How to Include Young Children In Writing Activities

Nervous about including your little ones or beginning writers in writing activities?

First of all, you absolutely don’t have to. So just drop the guilt and hop back into your very soft chair, Mama Bear! Don’t give up on writing just yet… but come back to it after a nice walk in the woods.
(Are you still here? Okay, fantastic! Grab your bowl of porridge and read on.)

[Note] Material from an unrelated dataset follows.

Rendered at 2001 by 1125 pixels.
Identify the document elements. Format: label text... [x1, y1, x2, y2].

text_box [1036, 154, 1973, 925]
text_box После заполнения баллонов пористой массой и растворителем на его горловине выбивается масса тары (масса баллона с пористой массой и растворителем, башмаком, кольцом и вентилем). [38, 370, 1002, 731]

Secondly, you absolutely can. Just don’t smother it with overly-fluffy expectations. The goal is to encourage enjoyment of writing. So enjoy it! Find something that will work naturally for you and your child and do that. If you haven’t found it yet, keep looking. Think of it like a treasure hunt rather than a wild goose chase. Try something and if doesn’t work, move on to the next thing.

Here are some ideas:

  1. Dictation. Your child tells you what they want to write, and you write it down for them. Sometimes you have to talk them through it a bit and that’s just fine. They’re developing their voice*, and meanwhile, you’re modeling the writing process for them*, which can benefit them in the long run!
  2. You dictate, they draw pictures! You can even sit with them and add your own pictures as time allows.
  3. You dictate most of it, but have them trace a few of the words. Maybe the story has the word “armadillo” in it, or even “cat.” Write the word on a separate piece of paper and have them trace it or copy it.
  4. Pare the activity back so they can do it themselves. If the list is Five Foods I Like, change it to two or three foods. If it’s a two part activity, just do the first part.
  5. Do the activity side-by-side. There’s comfort in solidarity! Sometimes an inexperienced or unsure writer just needs to see what to do. So do it next to them! You might be surprised how much encouragement they will take from doing an activity with someone they love. It’s also some sweet time for the two of you to spend together.

Rule of thumb: If they’re enjoying the process, keep going! Just try to stop before they’re tired so the activity ends with them (and you) wanting more.